Genes are chemicals in every cell in the human body, and of every living thing. They are made of four chemicals, which are linked, together in long chains in various combinations.
The idea of the Human Genome Project was to map the entire sequence of these chemicals. This "genome" would be the "blueprint for life", and open the door to explaining human biology and behaviour, and herald miracle cures to disease. The whole notion is deeply flawed.
If the genome is a "blueprint", it is only so in the sense of a very general definition of what a house is - it has walls, a roof and so on. Such a definition does not tell you the specific design of a particular house, still less how you go about organising the raw materials, tools and labour needed to actually build it.
How do Genes operate
Genes operate only as part of a complex series of chemical and biological processes.
These involve a vast range of other chemicals interacting with each other and the wider environment. An understanding of all these elements, and the role of genes in them, is the foundation of a proper understanding of biology.
The simplistic vision pushed by those behind the Human Genome Project is far from that.
They suggest there is a simple relation between individual genes and disease. That is simply false.
Cystic fibrosis, for instance, is supposed to be "caused" by a defect in a single gene.
Geneticist involved in the work on cystic fibrosis points out that "the gene can be damaged in many ways. Every population, sometimes every family, may have its own mutation. More than 1,000 different cystic fibrosis mutations are known. One illness, an alteration in a single gene, has a multiplicity of causes."
For other diseases, "the problem is spectacularly worse". For over a decade we have heard hype about how "gene therapy" would cure all sorts of disease.
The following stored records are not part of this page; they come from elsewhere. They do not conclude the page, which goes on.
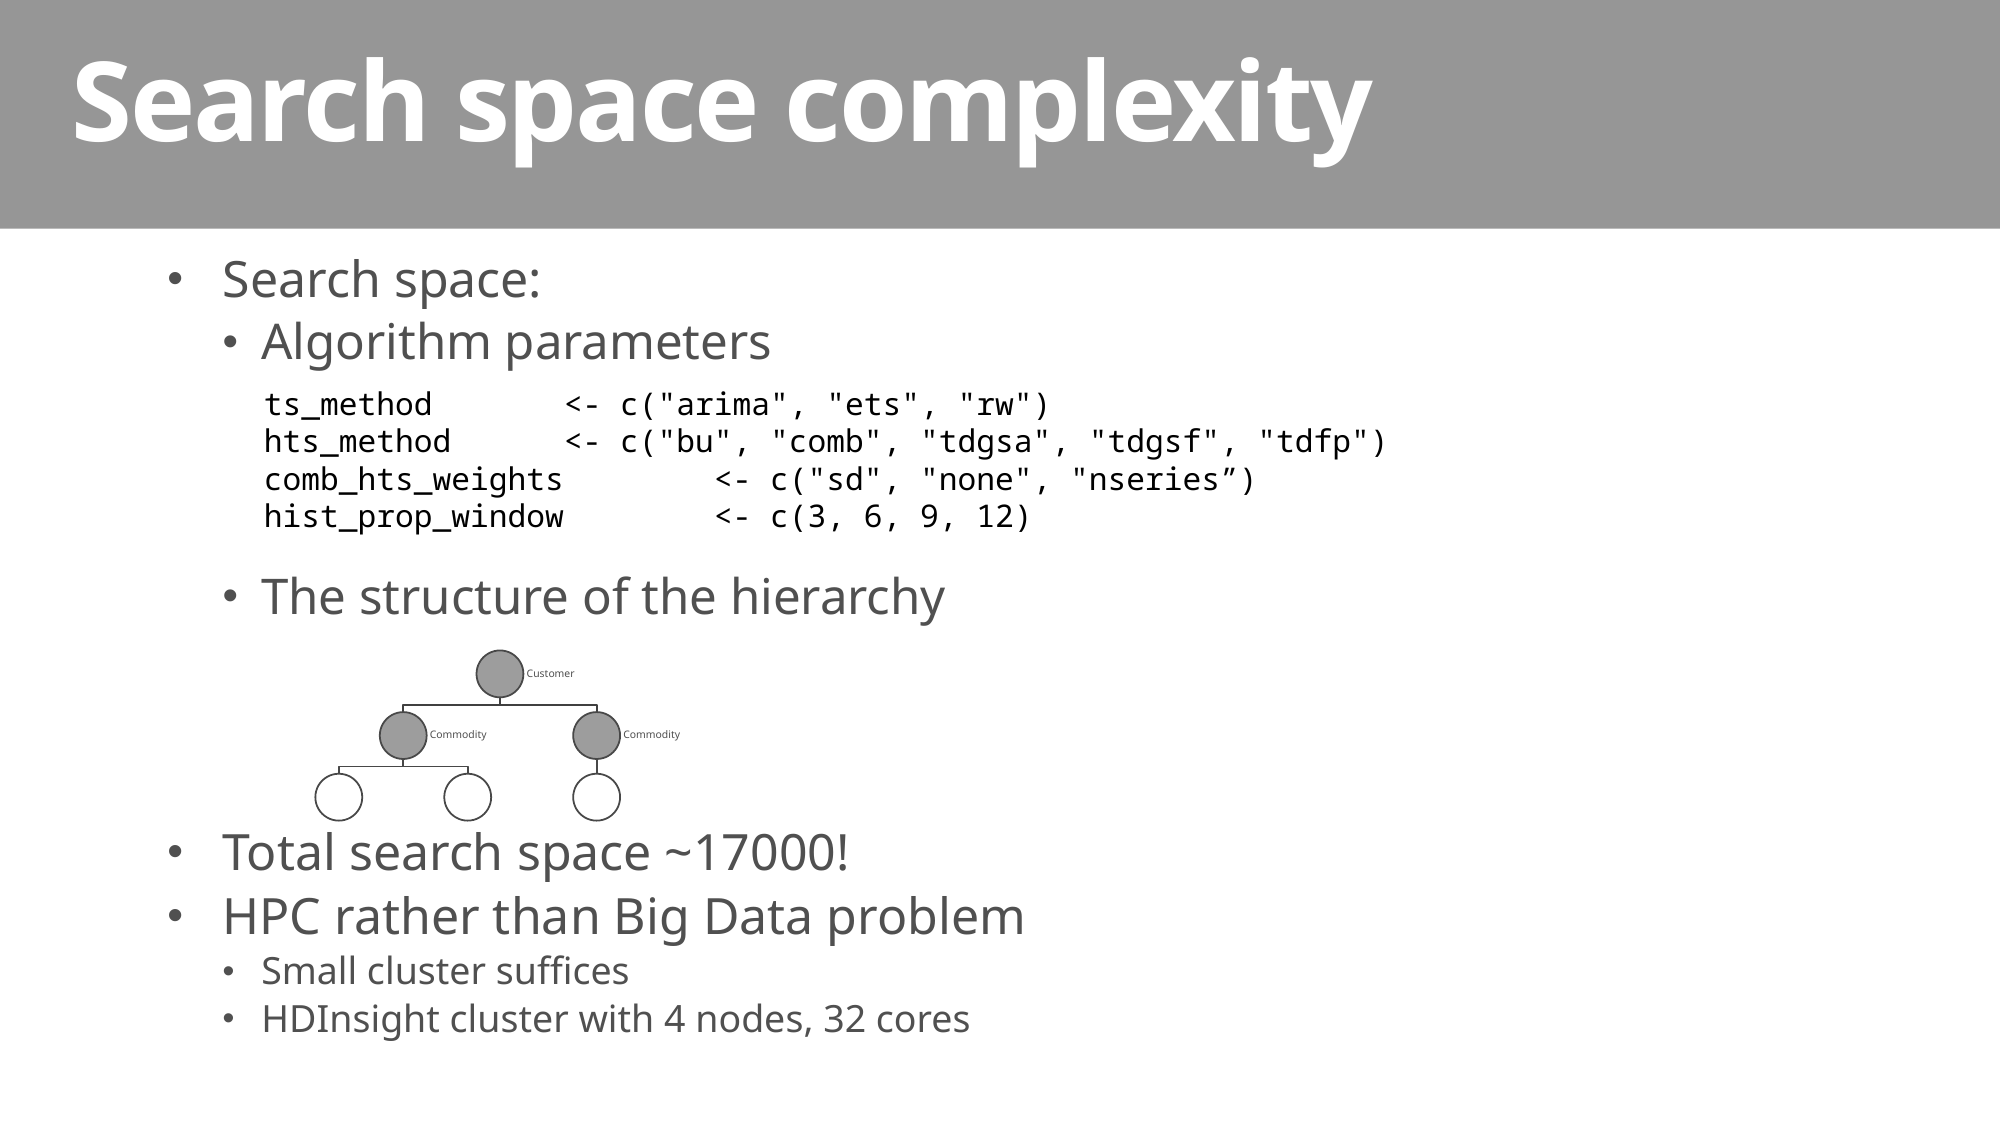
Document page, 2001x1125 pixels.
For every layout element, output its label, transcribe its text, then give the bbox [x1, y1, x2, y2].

list Search space: Algorithm parameters The structure of the hierarchy Total search space ~17000! HPC rather than Big Data problem Small cluster suffices HDInsight cluster with 4 nodes, 32 cores [137, 229, 1863, 1095]
text_box ts_method <- c("arima", "ets", "rw") hts_method <- c("bu", "comb", "tdgsa", "tdgsf", "tdfp") comb_hts_weights <- c("sd", "none", "nseries”) hist_prop_window <- c(3, 6, 9, 12) [249, 376, 1452, 542]
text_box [47, 648, 959, 823]
title Search space complexity [47, 31, 1773, 230]
text_box [0, 0, 2000, 229]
Yet Geneticist argues, "In spite of all the fuss about gene therapy there is not a single convincing case in which that treatment given alone has cured a disease."
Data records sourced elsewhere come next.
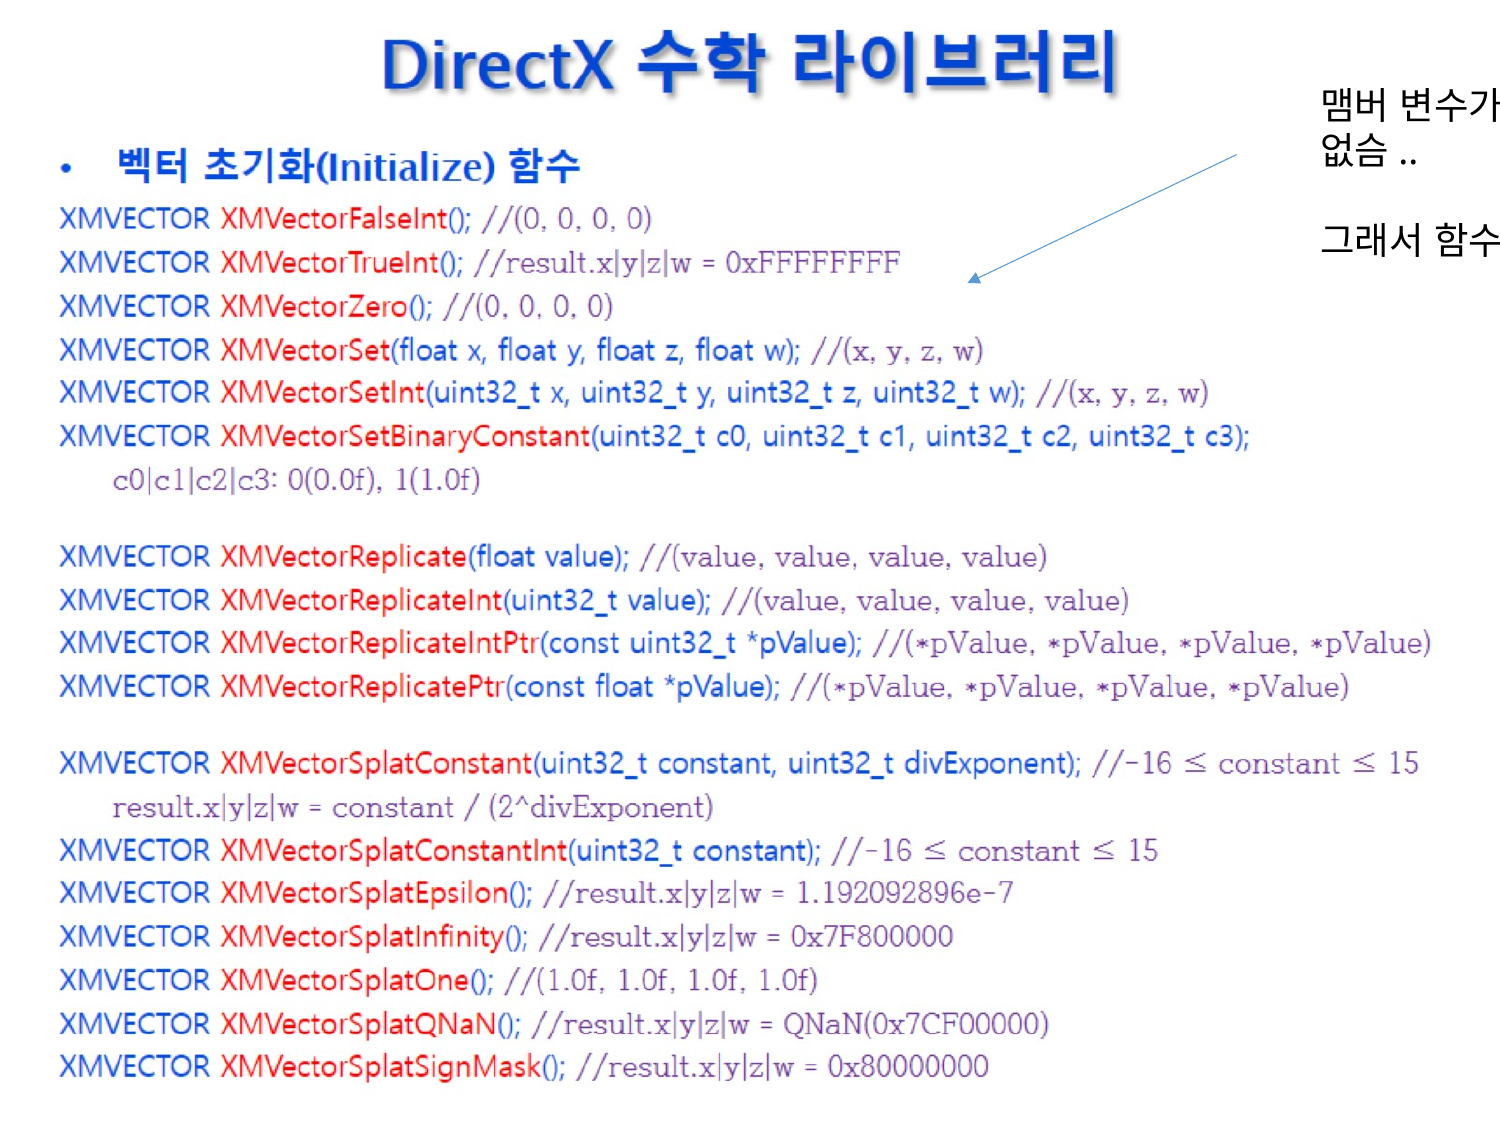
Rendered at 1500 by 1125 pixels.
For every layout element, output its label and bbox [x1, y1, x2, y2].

picture [0, 0, 1500, 1125]
text_box [967, 154, 1237, 284]
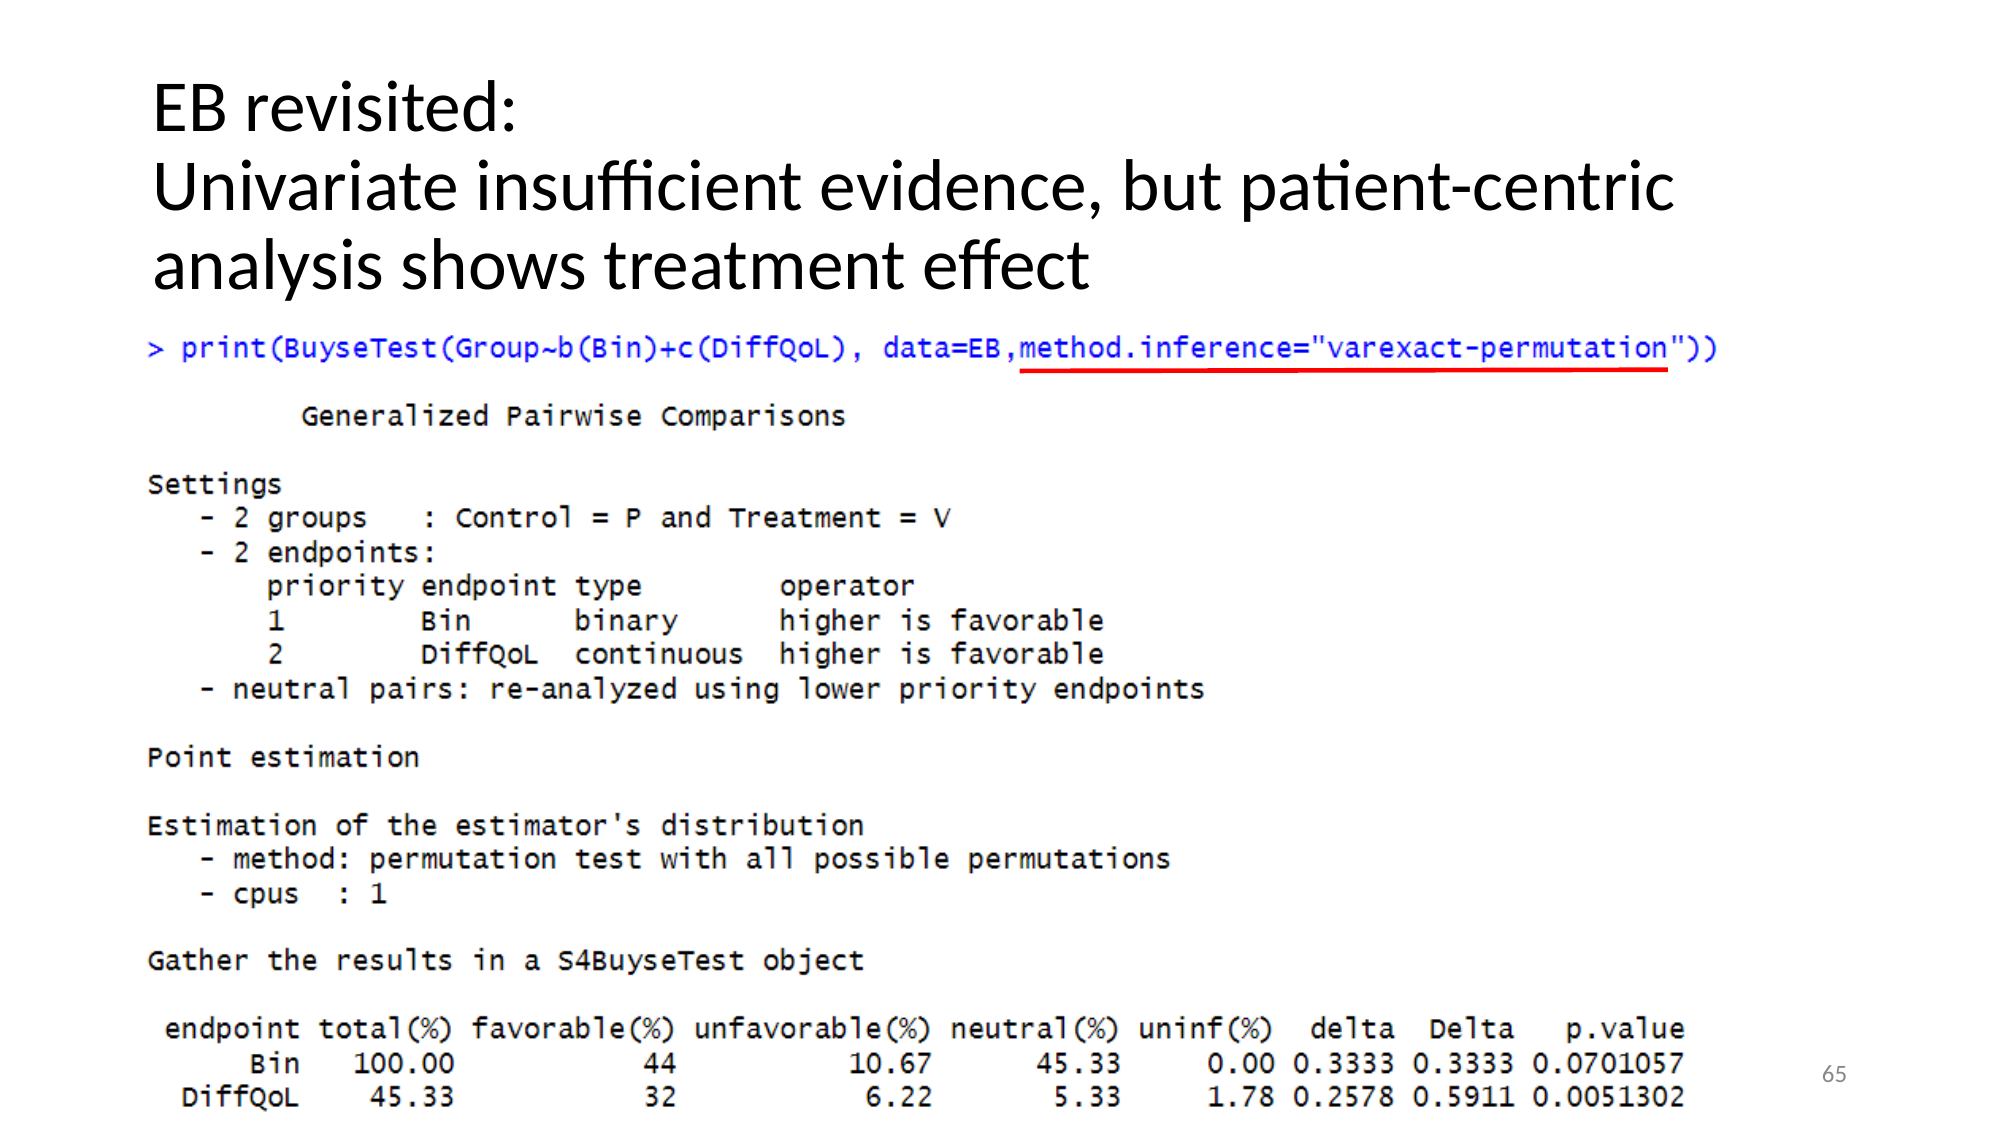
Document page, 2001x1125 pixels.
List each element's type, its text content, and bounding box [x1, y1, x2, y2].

picture [137, 334, 1722, 1118]
title EB revisited: Univariate insufficient evidence, but patient-centric analysis shows treatment effect [137, 59, 1863, 314]
slide_number ‹#› [1729, 1042, 1863, 1103]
There is not, nor can there be, a "gay gene". Sexuality has a basis in biology but is a complex, socially constructed phenomenon which cannot be reduced to the workings of a string of chemicals.
Claims about a "criminal gene", for example, are an attempt to deflect discussion from the real causes, which are social and linked to class and poverty, and from considering what is meant by crime.
Stealing to feed your family is crime. But stealing from workers for profit isn't.
What is particularly obscene about the Human Genome Project is the way profit-hungry corporations have seized on it to patent human genes.
These companies hope they can make millions from pushing genetically based "cures" based on such patents. They may well come a cropper on that quest. But in the process the same drive could see these patents used to release all sorts of untested and potentially dangerous chemicals and organisms.